2. **Gradient w.r.t. kernel**: This involves **convolving** $ x $ with $ \frac{\partial L}{\partial y} $, leading to:

   $$
   c_o c_i k_h k_w \cdot (h' w')
   $$

   multiplications.

Thus, the total cost is:

$$
\text{Multiplications} = h w c_i (c_o k_h k_w) + c_o c_i k_h k_w (h' w')
$$

---

### **3. Effect of Doubling $ c_i $, $ c_o $, and Padding**
#### **Doubling $ c_i $ and $ c_o $**
If both $ c_i $ and $ c_o $ are doubled:
- Each kernel grows by $ 2 \times 2 = 4 $.
- The output still requires processing $ h' \times w' $ patches.

The computational cost increases by a factor of **4**:

$$
\text{New Cost} = 4 \times \text{Original Cost}
$$

#### **Doubling Padding**
Padding affects output size:

$$
h' = \frac{h + 4p_h - k_h}{s_h} + 1, \quad w' = \frac{w + 4p_w - k_w}{s_w} + 1
$$

If padding increases but kernel and stride remain the same, the **output size grows**, increasing computations.



### **4. Are $ Y_1 $ and $ Y_2 $ the Same?**
Not exactly the same, because the theoretical equivalence holds when the operations are performed with ideal precision and mathematical properties.

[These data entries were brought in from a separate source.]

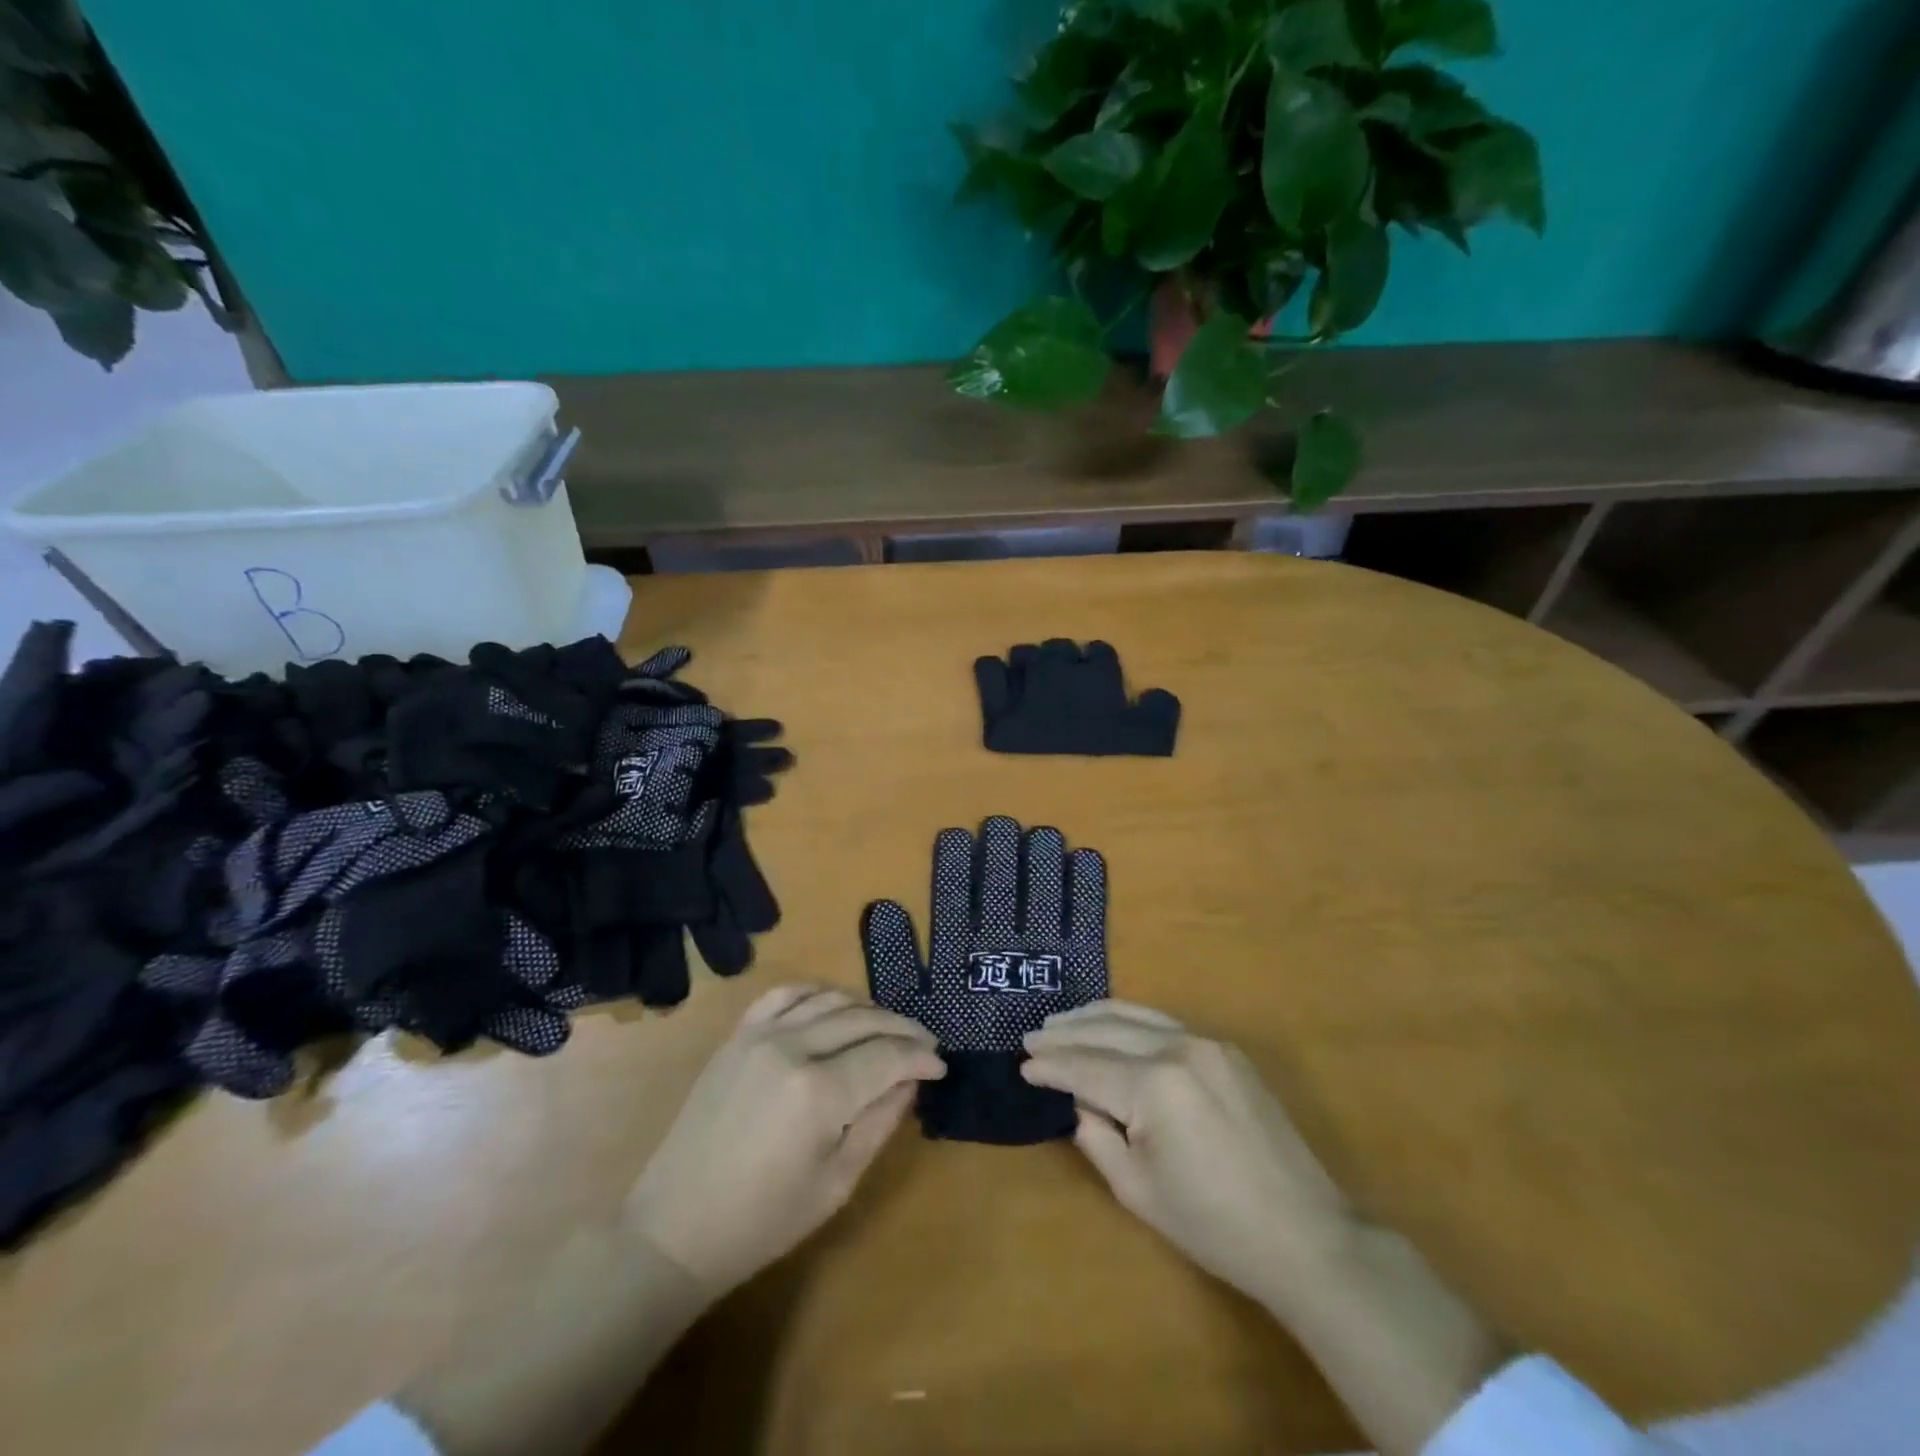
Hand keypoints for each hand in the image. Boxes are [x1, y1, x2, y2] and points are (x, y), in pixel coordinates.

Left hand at [623, 984, 944, 1299]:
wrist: (677, 1227)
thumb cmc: (763, 1221)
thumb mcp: (836, 1183)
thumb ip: (879, 1123)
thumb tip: (911, 1082)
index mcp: (819, 1093)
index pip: (887, 1056)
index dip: (920, 1057)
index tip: (940, 1066)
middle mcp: (793, 1048)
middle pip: (864, 1020)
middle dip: (902, 1029)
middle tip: (925, 1044)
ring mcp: (760, 1034)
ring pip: (830, 1000)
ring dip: (867, 1009)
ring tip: (888, 1029)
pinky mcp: (738, 1034)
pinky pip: (786, 993)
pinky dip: (818, 992)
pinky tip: (835, 1005)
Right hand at [1021, 999, 1355, 1309]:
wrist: (1304, 1235)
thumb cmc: (1213, 1225)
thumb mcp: (1137, 1190)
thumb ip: (1096, 1136)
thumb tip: (1078, 1102)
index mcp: (1155, 1085)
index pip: (1086, 1067)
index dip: (1051, 1067)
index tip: (1022, 1065)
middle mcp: (1178, 1048)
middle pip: (1107, 1030)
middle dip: (1065, 1034)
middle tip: (1032, 1036)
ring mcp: (1207, 1043)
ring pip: (1136, 1016)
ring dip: (1095, 1018)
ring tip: (1062, 1022)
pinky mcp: (1226, 1050)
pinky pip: (1165, 1024)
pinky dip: (1130, 1021)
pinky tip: (1113, 1026)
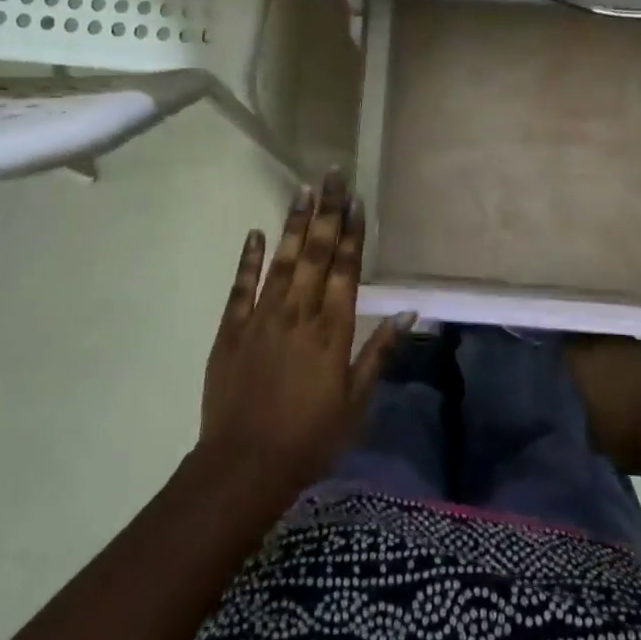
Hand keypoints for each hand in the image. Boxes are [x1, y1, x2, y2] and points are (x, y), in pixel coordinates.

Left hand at [199, 171, 410, 491]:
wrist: (245, 465)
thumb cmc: (311, 438)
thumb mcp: (357, 401)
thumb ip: (379, 352)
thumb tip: (409, 312)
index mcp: (332, 330)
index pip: (345, 269)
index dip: (352, 232)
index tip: (356, 199)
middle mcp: (298, 313)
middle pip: (315, 253)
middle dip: (326, 212)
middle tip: (332, 174)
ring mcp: (261, 318)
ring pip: (281, 261)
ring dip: (293, 223)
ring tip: (302, 189)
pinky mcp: (231, 329)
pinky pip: (241, 287)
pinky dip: (248, 258)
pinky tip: (255, 232)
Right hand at [566, 337, 640, 475]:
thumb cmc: (629, 434)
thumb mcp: (595, 437)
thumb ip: (585, 419)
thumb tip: (586, 415)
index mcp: (583, 361)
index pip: (564, 348)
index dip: (562, 356)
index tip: (559, 366)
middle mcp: (607, 346)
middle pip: (591, 342)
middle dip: (588, 354)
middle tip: (585, 372)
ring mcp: (636, 349)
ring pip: (617, 348)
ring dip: (614, 360)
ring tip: (612, 381)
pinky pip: (640, 360)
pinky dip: (637, 370)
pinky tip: (639, 388)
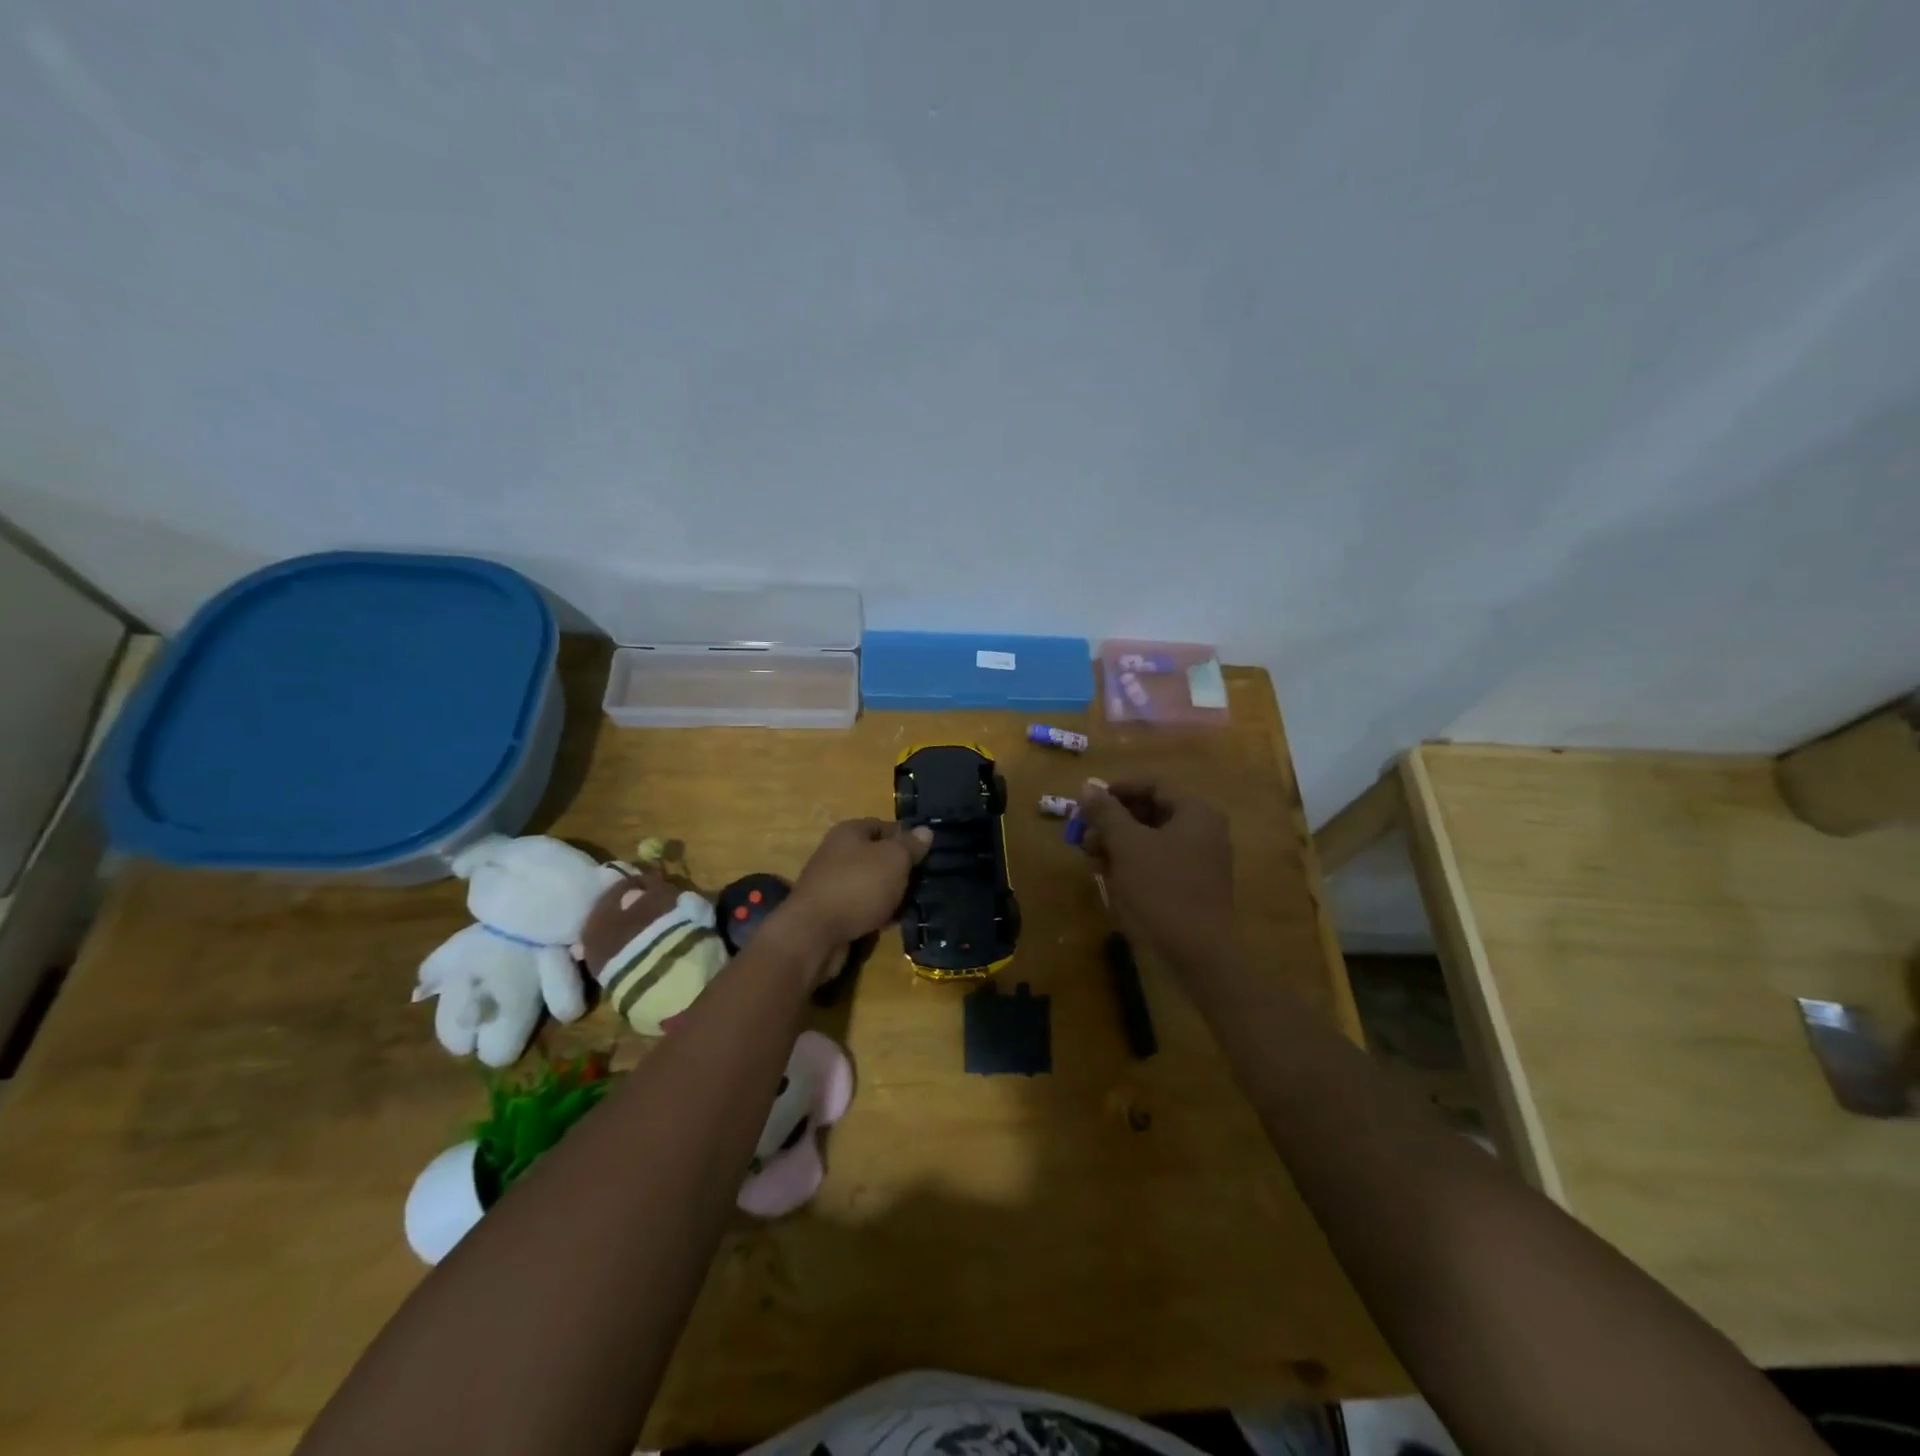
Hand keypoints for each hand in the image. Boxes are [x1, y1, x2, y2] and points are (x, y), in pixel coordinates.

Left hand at [781, 818, 933, 952]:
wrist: (814, 935)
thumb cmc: (858, 886)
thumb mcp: (893, 859)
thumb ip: (911, 845)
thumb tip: (925, 830)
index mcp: (849, 832)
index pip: (883, 825)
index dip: (906, 837)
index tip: (928, 854)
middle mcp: (837, 853)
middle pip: (878, 856)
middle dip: (901, 869)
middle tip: (925, 882)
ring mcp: (832, 884)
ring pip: (872, 884)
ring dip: (891, 894)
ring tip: (913, 904)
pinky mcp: (832, 912)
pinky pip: (862, 907)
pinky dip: (877, 913)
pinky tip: (892, 923)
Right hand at [1078, 779, 1233, 963]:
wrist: (1197, 952)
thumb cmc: (1161, 888)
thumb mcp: (1127, 845)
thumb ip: (1106, 812)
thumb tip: (1088, 786)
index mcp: (1196, 812)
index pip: (1152, 784)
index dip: (1116, 790)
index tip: (1087, 804)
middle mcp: (1204, 830)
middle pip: (1151, 811)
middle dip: (1113, 821)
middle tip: (1084, 834)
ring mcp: (1201, 860)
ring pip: (1152, 839)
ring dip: (1118, 844)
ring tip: (1091, 859)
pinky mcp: (1193, 885)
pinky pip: (1159, 862)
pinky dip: (1133, 863)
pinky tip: (1109, 875)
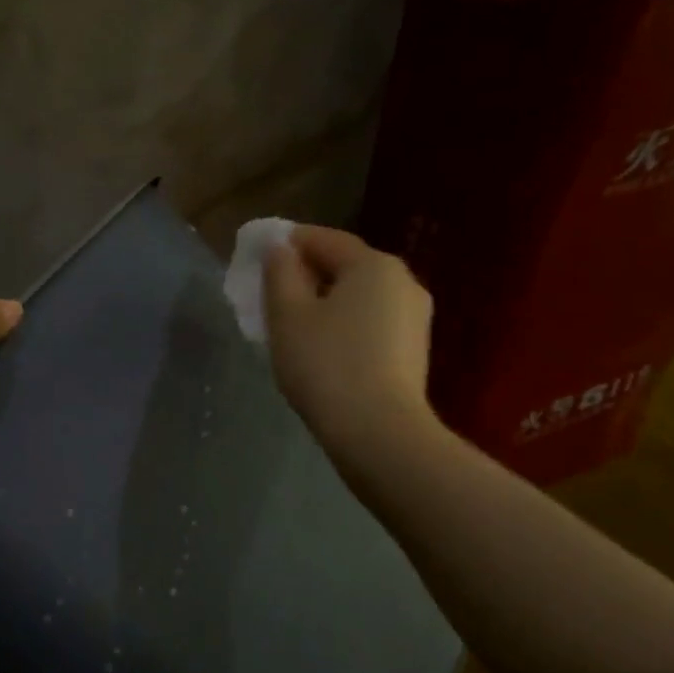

In practice, especially with finite precision computations, slight differences may arise due to numerical limitations and implementation details.



In [11]:
Y1, Y2

(tensor([[[ 1.1545e+00,  2.7878e+00,  1.2037e+00],
          [-1.0400e+00,  2.0920e+00,  6.2781e-01],
          [-6.1205e+00,  4.2483e-03, -4.1907e+00]],
 
         [[ 2.4859e+00,  4.0840e-01, -2.6984e+00],
          [ 1.7975e+00, -3.2594e+00,  5.3007e-01],
          [ 1.8862e+00,  5.1405e-02,  3.4953e+00]]]),
 tensor([[[ 1.1545e+00,  2.7878e+00,  1.2037e+00],
          [-1.0400e+00,  2.0920e+00,  6.2781e-01],
          [-6.1205e+00,  4.2483e-03, -4.1907e+00]],
 
         [[ 2.4859e+00,  4.0840e-01, -2.6984e+00],
          [ 1.7975e+00, -3.2594e+00,  5.3007e-01],
          [ 1.8862e+00,  5.1405e-02,  3.4953e+00]]]))

---

### **5. Expressing Convolution as Matrix Multiplication**
A convolution can be rewritten as a matrix multiplication using the **im2col** trick:
1. Unroll input patches into a matrix $ X' $ of shape $ (h' w', c_i k_h k_w) $.
2. Reshape kernels into a matrix $ W' $ of shape $ (c_o, c_i k_h k_w) $.
3. Perform matrix multiplication:

   $$
   Y' = W' X'
   $$

where $ Y' $ is reshaped back into $ (c_o, h', w') $.

---

### **6. Fast Convolutions with a $ k \times k $ Kernel**
Instead of scanning a **1-wide strip**, we can process a **$ k + \Delta $-wide strip**:

- **Advantage**: This reduces redundant memory access and increases cache efficiency.
- **Limit**: Large $ \Delta $ may increase memory overhead and require additional buffering.

A good choice of $ \Delta $ is system-dependent, often optimizing for **cache utilization**.

---

### **7. Block-Diagonal Matrices for Fast Multiplication**
#### **6.1 Speedup with $ b $ Blocks**
If a matrix is split into $ b $ **block-diagonal** parts, the speedup is:

$$
\frac{c^3}{b (c/b)^3} = b^2
$$

Multiplication is reduced from $ O(c^3) $ to $ O(b (c/b)^3) = O(c^3/b^2) $.

#### **6.2 Downside of Many Blocks**
- Increasing $ b $ reduces computational cost **but** increases **communication overhead** between blocks.
- Solution: Use **overlapping blocks** or **hierarchical block matrices**.